While some students isolate novel fungal species, such as Aurosphaeria flaviradians, others identify novel chemical compounds when they apply their particular bioassay to the library of endophyte extracts developed by REAL students. Another student investigating Hookworm disease, which is caused by a parasitic roundworm, sought to identify an endophyte that inhibits the nematode’s egg-laying behavior that is ultimately responsible for the spread of Hookworm. This particular student screened endophyte extracts from the library of extracts developed by REAL students and identified a particular Phaeoacremonium sp. isolated from a water hyacinth strongly inhibited the egg-laying behavior. Addtionally, in experiments to isolate the chemical compound responsible for this activity, the student found that the chemical structure is completely novel and does not match any other known compounds.
The projects in the REAL course have been incredibly diverse and fruitful. The list of remarkable discoveries includes the identification of a strain that can degrade plastic and the identification of a compound that inhibits candida, amongst others. Not only have 8 publications resulted from the work initiated during this course, but approximately half of the students have decided to continue research and are pursuing Ph.D. or M.D./Ph.D degrees and the other half are pursuing an M.D. degree. Prof. Strobel attributes this success to the project ownership that is instilled in each student from the time they step foot in the course. Students’ results in the SURE (Summer Undergraduate Research Experience) survey confirm these ideas. Additionally, in collaboration with Professor David Hanauer-Indiana at the University of Pennsylvania, they have performed student interviews to quantify project ownership. In comparison to students who completed traditional summer research projects, the REAL students used more personal pronouns and were more emotionally connected to the project. While many students sign up for the course to make an exciting trip to the rainforest, students leave the course with a research experience that hopefully piques students’ interests in the wonders of science, inspires confidence and curiosity, and yields scientific discoveries.

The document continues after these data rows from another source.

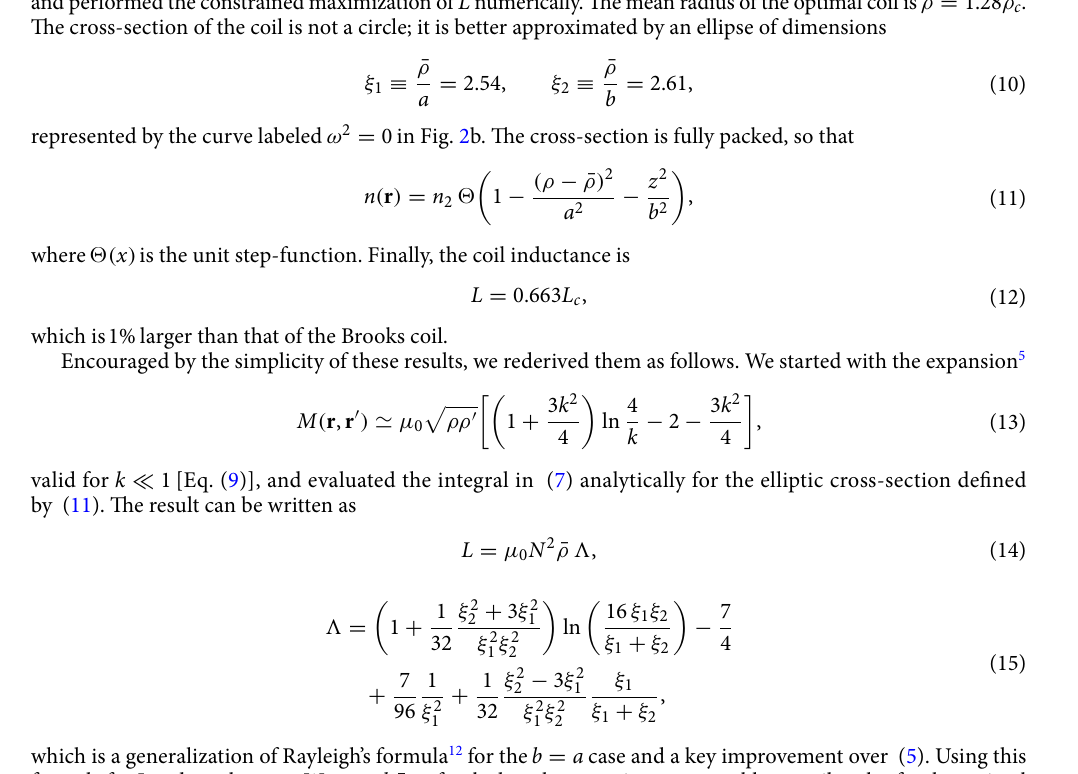
30 grid. The curves serve × 2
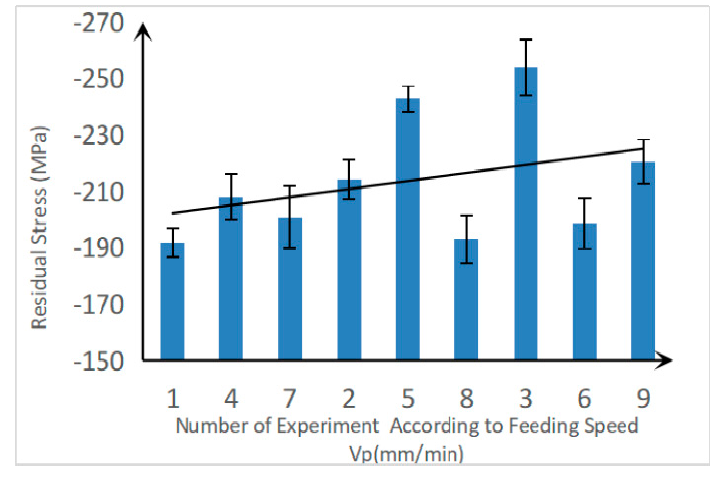
Figure 15. Relationship between the surface residual stress and the feed rate of the grinding head.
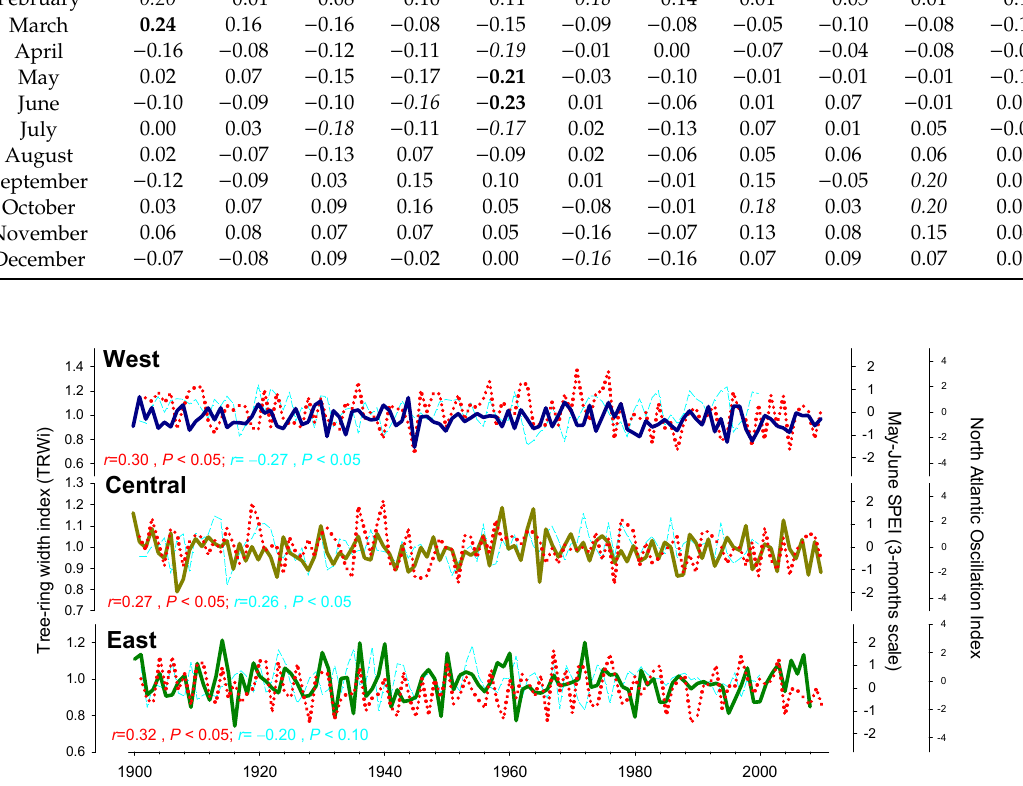
Figure 5. Composite regional chronologies (tree-ring width indices, TRWi; continuous lines) obtained for the studied sites and May to June Standardized Precipitation–Evapotranspiration Index (MJ–SPEI) drought index calculated at 3-month-long scales (dotted red lines) for the 1901–2010 period. The plotted drought index and NAO (dashed cyan line; winter for west, spring for central, and summer for east) were most strongly related to the tree-ring width indices (TRWi) in most study sites (see Figure 5). Pearson correlations (r) between TRWi and the indices and associated probability values ( P ) are shown for each site (see Figure 6 for more correlations).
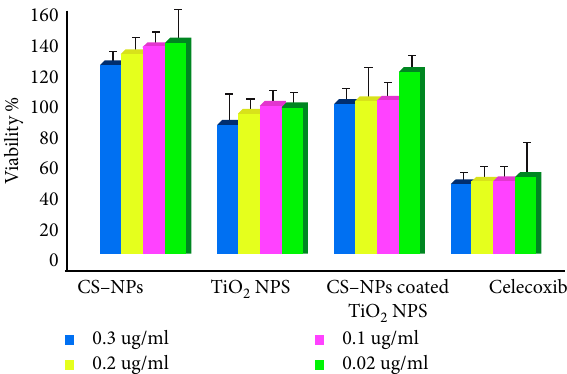
Figure 12: Cytotoxicity analysis of CS-NPs coated TiO and TiO NPs after exposure to HepG2 cell line of 2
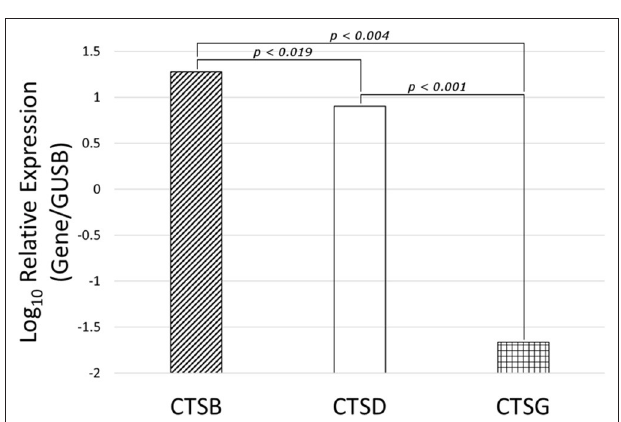
FIGURE 6 | Expression of cathepsins cathespsin B (CTSB), cathepsin D (CTSD) and cathepsin G (CTSG) mRNA transcripts in WHO grade I meningioma samples from six patients, normalized over the housekeeping gene GUSB and presented as Log 10 Relative Expression. Paired t -tests demonstrated significantly higher levels of expression of cathepsin B ( p < 0.004) and cathepsin D ( p < 0.001) than cathepsin G. Cathepsin B and cathepsin D were only marginally different to each other ( p > 0.019). cathepsin B and cathepsin D and possibly cathepsin G, are also expressed and cathepsin B and cathepsin D are active in the same TSCs in WHO grade I MG.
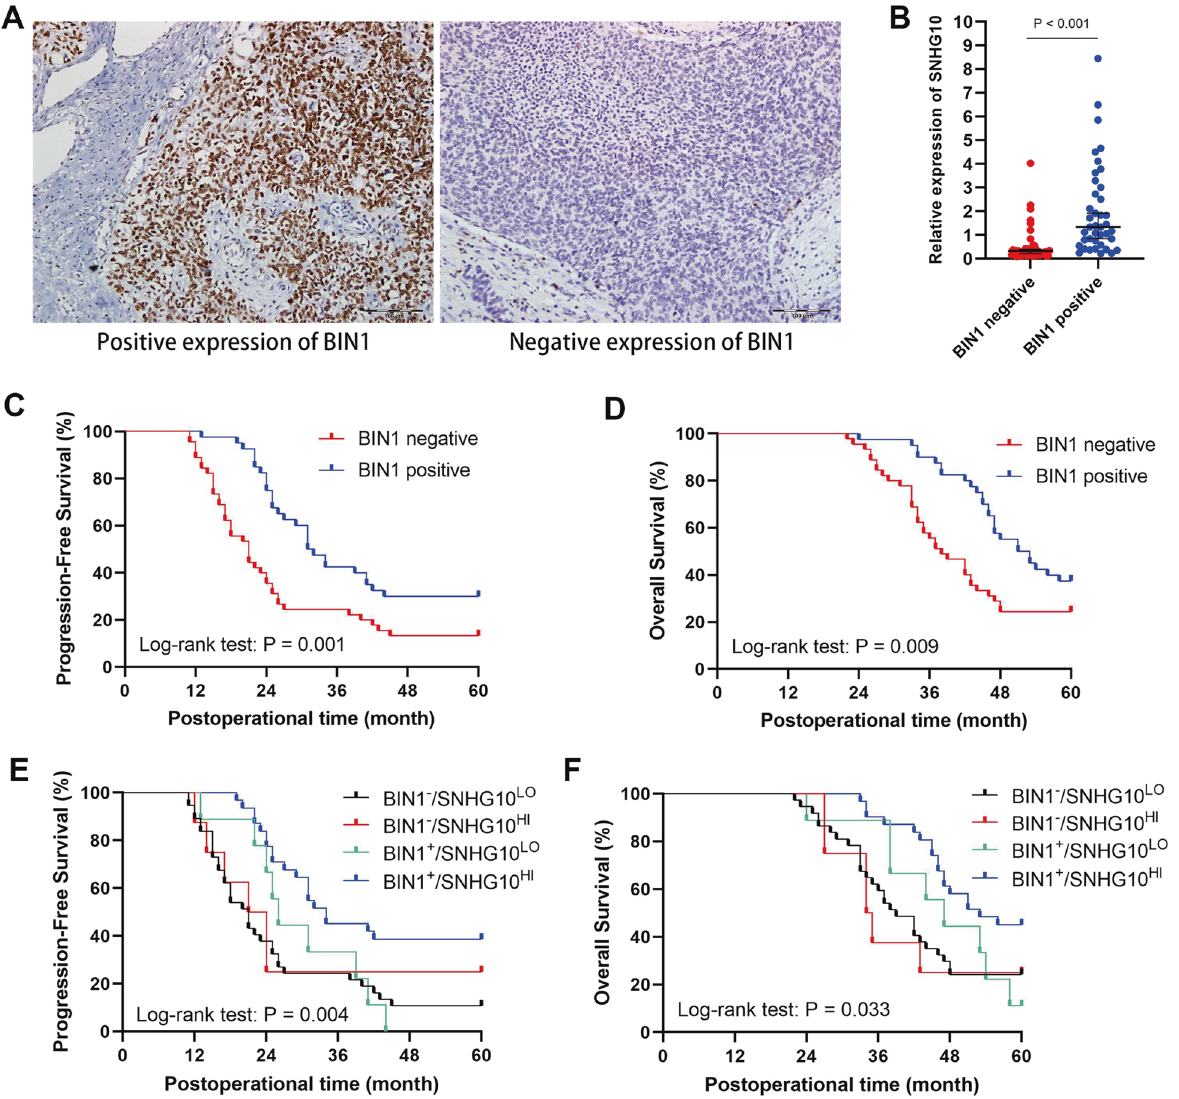
with the OS of EOC patients. The experiments were conducted in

Prof. Strobel joined the Yale faculty in 1995 and served as Department Chair from 2006-09. In January 2011, Professor Strobel began serving as the University Vice President with responsibility for implementing scientific, arts and educational efforts on the Yale West Campus. Prof. Strobel has a rich history of teaching excellence. In 2004, he was awarded the Dylan Hixon Prize for teaching excellence in the Natural Sciences by Yale College and in 2007 he received the Graduate Mentoring award from the Yale Graduate School. In 2008, he received the Schering Plough Research Institute award from the American Society of Biochemistry and Molecular Biology. In 2009, he was named a National Security Science and Engineering Faculty Fellow by the Office of Naval Research.